Approach 2: 1D DP (Optimized)

This approach optimizes space complexity by using a 1D array.

Algorithm:

  1. Initialization: Create a 1D array f of size (n+1). Initialize f[0] = 0 and the rest to infinity (or a large number).

  2. Iteration: Iterate through perfect squares up to n. For each perfect square i*i, iterate from i*i to n. For each number j, update f[j] as the minimum of its current value and f[j - i*i] + 1.

  3. Result: f[n] will contain the minimum number of perfect squares needed to sum to n.

Time Complexity: O(n√n).

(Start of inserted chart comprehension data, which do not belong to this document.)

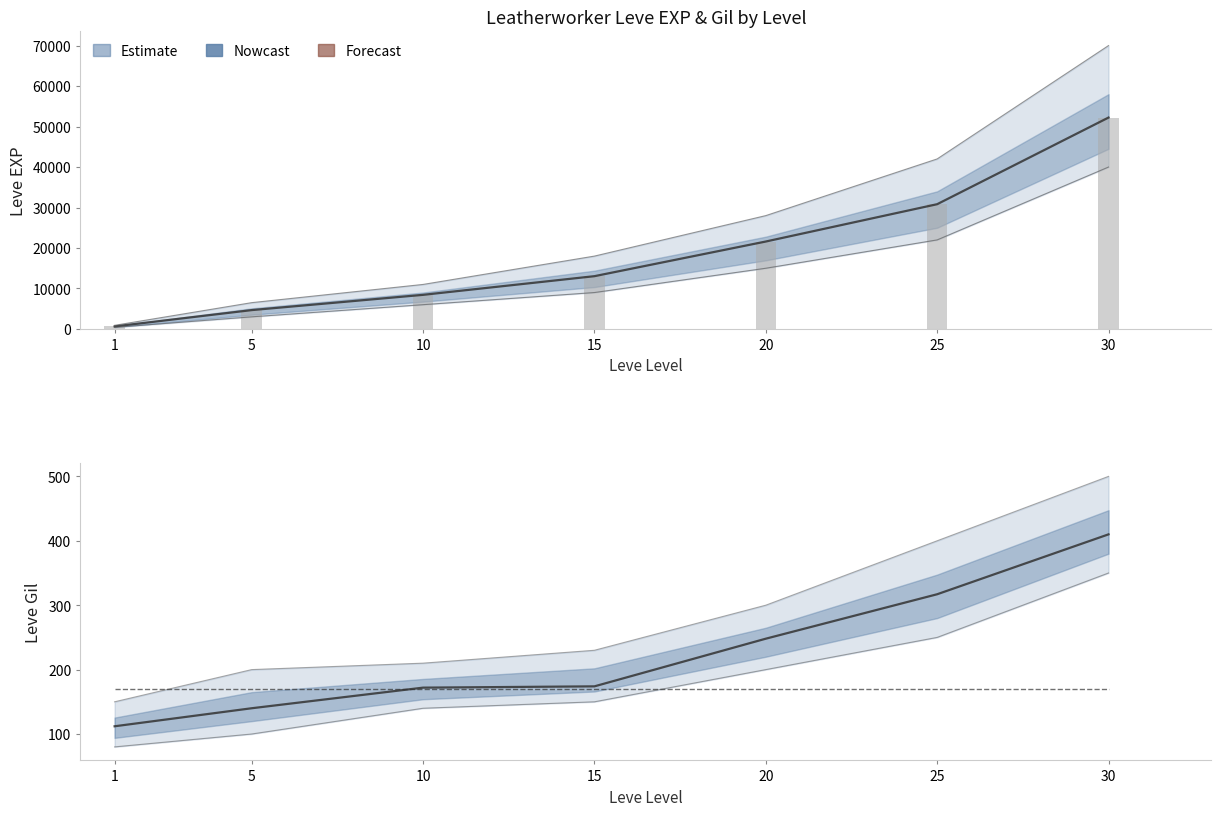

Which series has the largest range (max minus min)?

Leve EXP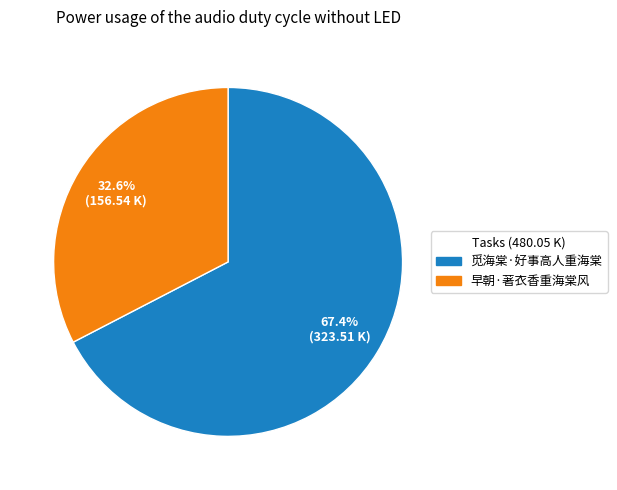

What is the largest slice in the pie chart?

觅海棠·好事高人重海棠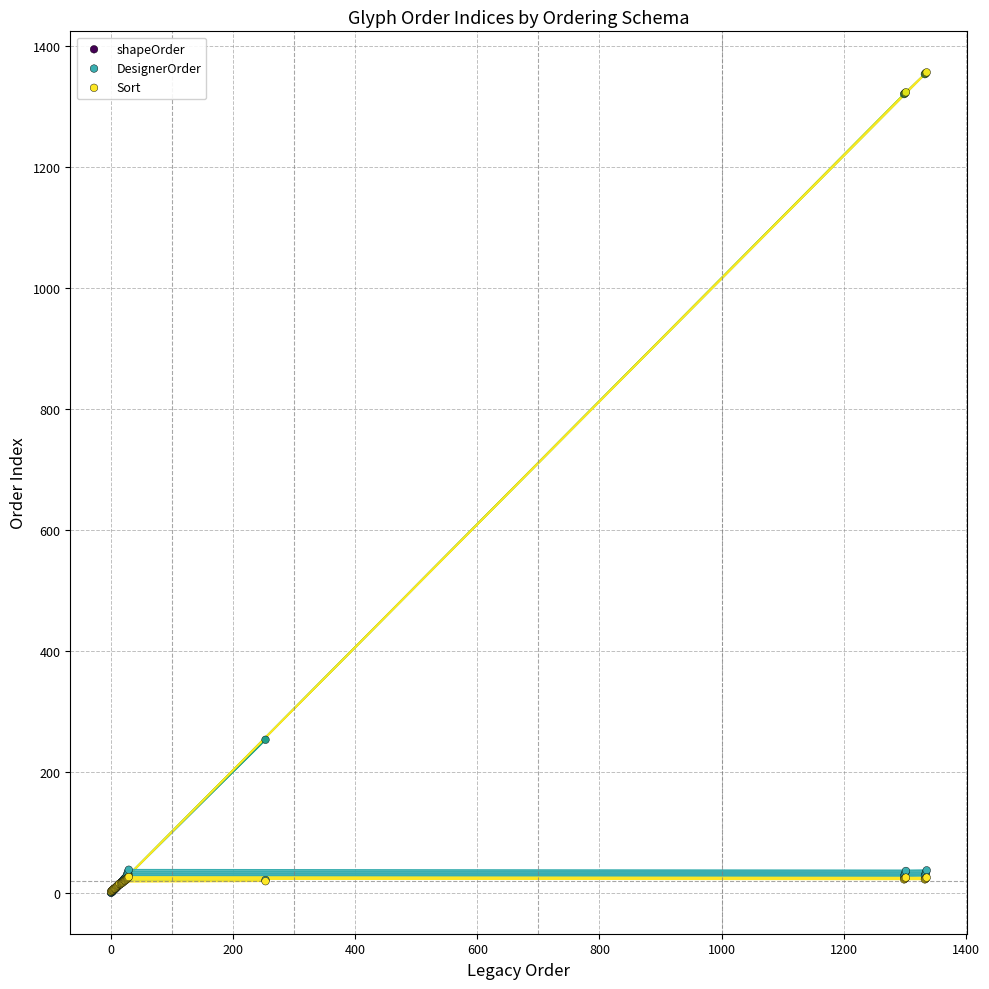

What are all the series names shown in the legend?

shapeOrder, DesignerOrder, Sort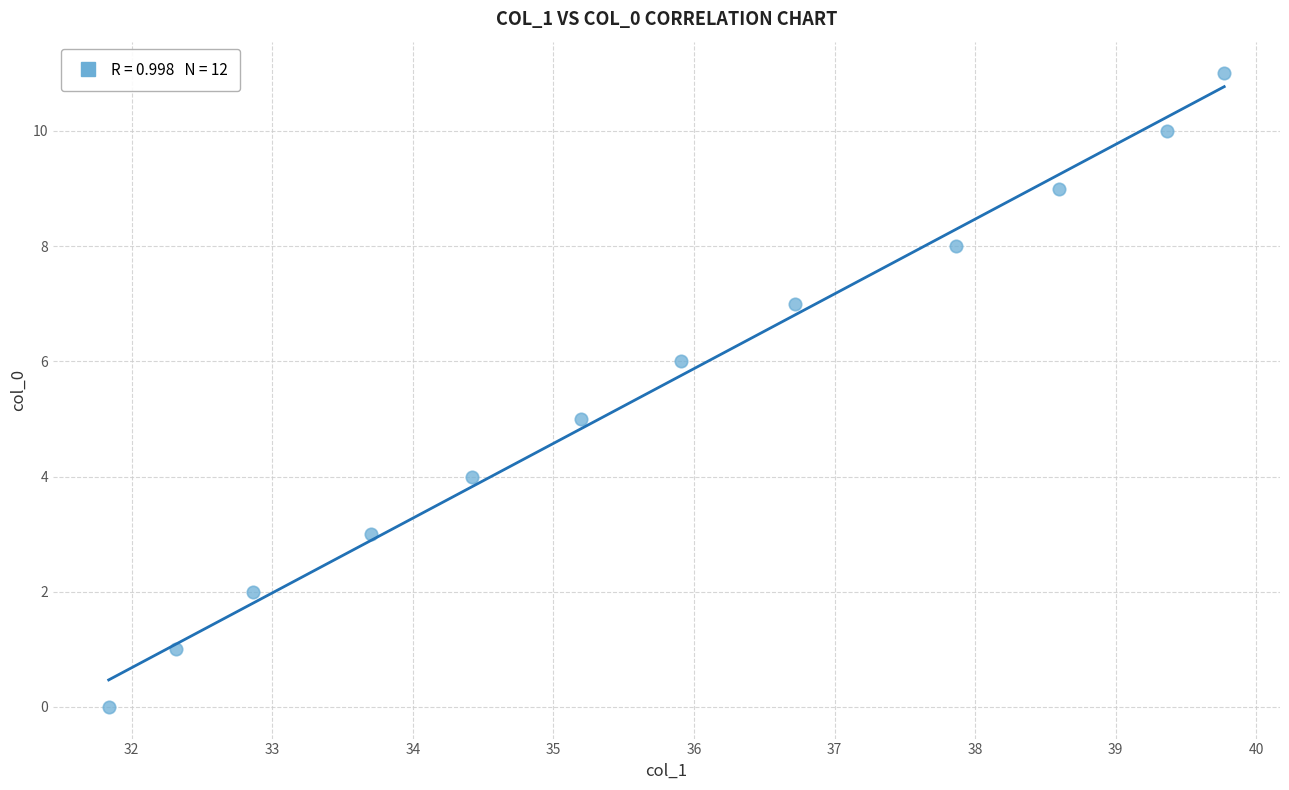

What is the average Y value?

6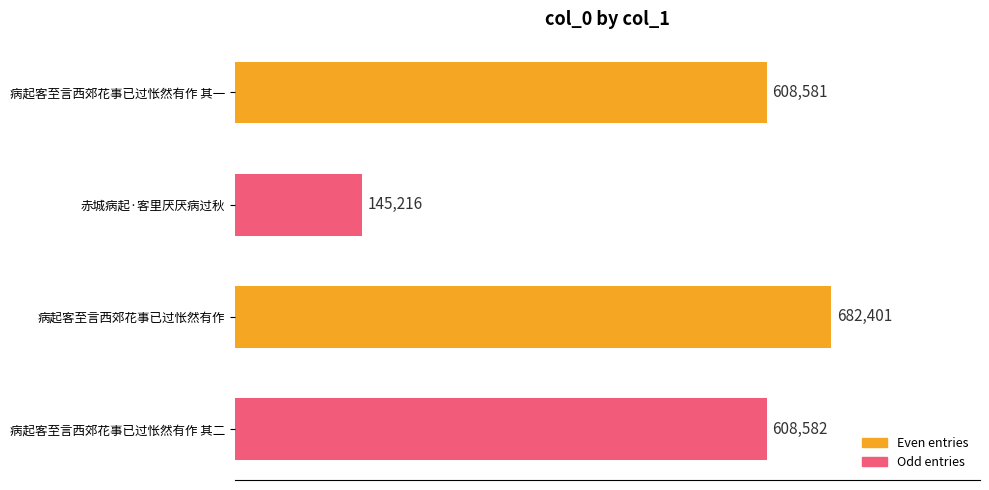

What is the change in value from 病起客至言西郊花事已过怅然有作 to 病起客至言西郊花事已过怅然有作 其二?

-73819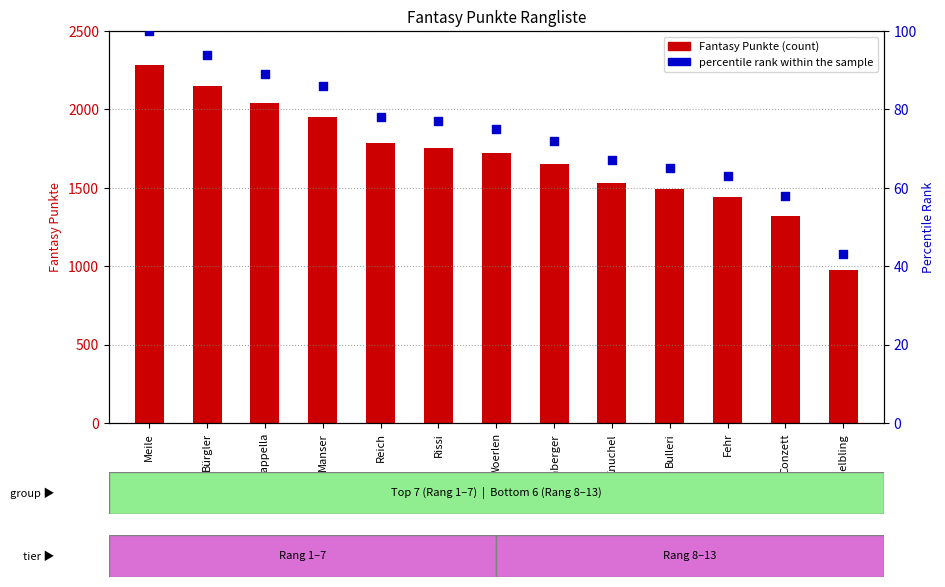

What is the ratio of the value at Zappella to the value at Bulleri?

1.4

The nested loops iterate approximately √n times the number n.

Space Complexity: O(n) because of the 1D array f.

Code Examples (Python)

Approach 1 (2D DP):

import math
from sys import maxsize as inf
 
class Solution:
    def numSquares(self, n: int) -> int:
        m = int(math.sqrt(n))
        f = [[inf] * (n + 1) for _ in range(m + 1)]
        f[0][0] = 0
        for i in range(1, m + 1):
            for j in range(n + 1):
                f[i][j] = f[i - 1][j]
                if j >= i * i:
                    f[i][j] = min(f[i][j], f[i][j - i * i] + 1)
        return f[m][n]
 

Approach 2 (1D DP):

import math
from sys import maxsize as inf
 
class Solution:
    def numSquares(self, n: int) -> int:
        m = int(math.sqrt(n))
        f = [inf] * (n + 1)
        f[0] = 0
        for i in range(1, m + 1):
            for j in range(i * i, n + 1):
                f[j] = min(f[j], f[j - i * i] + 1)
        return f[n]

The provided code examples show implementations in multiple languages, all based on the 1D DP approach for better space efficiency. The 2D DP approach is conceptually easier to understand but less efficient in terms of space. Both approaches have the same time complexity of O(n√n).